## Assignment
Go through the material underneath and show every line where the string "siempre" occurs.

## Given data
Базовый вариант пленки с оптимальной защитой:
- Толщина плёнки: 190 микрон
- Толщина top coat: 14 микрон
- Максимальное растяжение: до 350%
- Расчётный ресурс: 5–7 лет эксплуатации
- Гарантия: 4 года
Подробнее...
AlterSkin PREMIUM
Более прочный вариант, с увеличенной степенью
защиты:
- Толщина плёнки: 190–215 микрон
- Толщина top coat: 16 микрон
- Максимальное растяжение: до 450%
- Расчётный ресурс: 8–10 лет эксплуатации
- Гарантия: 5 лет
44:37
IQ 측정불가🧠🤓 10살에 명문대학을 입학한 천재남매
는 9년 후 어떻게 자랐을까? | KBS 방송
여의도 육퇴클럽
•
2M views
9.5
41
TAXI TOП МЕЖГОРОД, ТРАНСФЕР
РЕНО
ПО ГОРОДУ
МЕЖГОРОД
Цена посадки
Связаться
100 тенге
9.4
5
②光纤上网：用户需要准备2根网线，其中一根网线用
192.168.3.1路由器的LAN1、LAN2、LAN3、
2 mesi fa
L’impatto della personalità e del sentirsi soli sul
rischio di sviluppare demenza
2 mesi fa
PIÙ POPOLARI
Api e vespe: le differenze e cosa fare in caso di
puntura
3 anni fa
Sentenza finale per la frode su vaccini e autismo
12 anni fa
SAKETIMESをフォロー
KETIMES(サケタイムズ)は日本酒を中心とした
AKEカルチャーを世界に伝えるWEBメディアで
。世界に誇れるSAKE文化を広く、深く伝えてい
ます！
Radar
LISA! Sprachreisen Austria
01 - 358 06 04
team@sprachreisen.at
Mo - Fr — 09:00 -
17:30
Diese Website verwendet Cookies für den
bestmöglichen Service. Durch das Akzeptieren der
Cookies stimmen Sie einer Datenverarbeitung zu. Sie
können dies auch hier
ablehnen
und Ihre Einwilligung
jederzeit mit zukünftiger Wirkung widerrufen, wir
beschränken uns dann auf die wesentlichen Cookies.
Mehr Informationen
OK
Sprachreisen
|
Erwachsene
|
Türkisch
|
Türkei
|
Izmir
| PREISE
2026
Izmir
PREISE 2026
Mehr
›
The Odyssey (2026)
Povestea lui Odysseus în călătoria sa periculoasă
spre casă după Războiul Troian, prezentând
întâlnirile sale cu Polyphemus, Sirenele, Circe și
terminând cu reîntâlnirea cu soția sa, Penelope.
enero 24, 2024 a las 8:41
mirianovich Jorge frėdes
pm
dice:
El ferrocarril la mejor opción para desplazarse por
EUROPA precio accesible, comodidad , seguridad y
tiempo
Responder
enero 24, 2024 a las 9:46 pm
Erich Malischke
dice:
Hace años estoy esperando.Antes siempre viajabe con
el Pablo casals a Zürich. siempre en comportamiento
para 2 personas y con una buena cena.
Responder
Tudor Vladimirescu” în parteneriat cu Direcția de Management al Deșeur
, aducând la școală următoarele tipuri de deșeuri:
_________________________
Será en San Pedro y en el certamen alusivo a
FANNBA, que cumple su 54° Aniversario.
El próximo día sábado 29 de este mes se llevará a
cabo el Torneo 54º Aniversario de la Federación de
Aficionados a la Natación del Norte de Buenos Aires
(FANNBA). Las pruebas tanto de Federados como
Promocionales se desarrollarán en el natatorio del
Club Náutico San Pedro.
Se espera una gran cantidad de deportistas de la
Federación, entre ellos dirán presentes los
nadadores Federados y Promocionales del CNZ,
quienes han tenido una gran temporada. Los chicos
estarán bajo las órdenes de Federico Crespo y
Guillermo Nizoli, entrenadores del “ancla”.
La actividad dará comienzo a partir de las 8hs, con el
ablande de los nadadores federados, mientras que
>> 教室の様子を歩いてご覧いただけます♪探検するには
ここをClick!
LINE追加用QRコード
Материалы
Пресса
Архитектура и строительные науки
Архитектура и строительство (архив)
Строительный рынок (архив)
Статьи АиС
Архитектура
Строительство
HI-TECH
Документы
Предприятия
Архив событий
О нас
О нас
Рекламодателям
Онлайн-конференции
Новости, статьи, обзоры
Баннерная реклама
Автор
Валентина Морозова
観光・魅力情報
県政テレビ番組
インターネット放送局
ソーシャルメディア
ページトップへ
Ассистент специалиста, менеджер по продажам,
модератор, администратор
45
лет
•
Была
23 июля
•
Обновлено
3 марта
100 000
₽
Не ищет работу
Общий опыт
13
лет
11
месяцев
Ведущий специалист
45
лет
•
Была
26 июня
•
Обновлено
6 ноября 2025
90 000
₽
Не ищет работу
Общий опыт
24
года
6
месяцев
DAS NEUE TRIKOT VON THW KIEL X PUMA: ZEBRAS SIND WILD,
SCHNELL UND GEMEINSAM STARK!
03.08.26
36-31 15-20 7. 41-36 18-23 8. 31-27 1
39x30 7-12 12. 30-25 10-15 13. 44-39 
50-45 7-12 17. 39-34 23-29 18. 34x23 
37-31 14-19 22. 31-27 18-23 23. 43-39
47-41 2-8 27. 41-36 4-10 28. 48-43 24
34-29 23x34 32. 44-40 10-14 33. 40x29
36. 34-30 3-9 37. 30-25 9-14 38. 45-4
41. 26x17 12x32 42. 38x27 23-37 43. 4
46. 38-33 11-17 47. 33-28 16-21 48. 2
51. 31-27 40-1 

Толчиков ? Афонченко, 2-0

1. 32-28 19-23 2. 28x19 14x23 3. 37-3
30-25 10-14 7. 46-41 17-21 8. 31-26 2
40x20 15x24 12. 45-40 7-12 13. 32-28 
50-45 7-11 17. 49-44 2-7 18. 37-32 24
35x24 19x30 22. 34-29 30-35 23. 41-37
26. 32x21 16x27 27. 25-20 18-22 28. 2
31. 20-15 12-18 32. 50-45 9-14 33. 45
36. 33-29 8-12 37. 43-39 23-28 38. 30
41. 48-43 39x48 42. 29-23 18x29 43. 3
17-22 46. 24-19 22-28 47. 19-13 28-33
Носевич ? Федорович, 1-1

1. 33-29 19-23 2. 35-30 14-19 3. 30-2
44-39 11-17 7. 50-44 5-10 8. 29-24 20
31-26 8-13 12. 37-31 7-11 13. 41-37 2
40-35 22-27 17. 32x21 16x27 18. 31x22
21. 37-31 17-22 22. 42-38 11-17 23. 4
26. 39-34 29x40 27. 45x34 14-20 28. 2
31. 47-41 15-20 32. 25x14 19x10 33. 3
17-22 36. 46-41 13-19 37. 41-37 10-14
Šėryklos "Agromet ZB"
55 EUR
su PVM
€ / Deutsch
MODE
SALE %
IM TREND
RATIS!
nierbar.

## Expected answer
Hace años estoy esperando.Antes siempre viajabe con
el Pablo casals a Zürich. siempre en comportamiento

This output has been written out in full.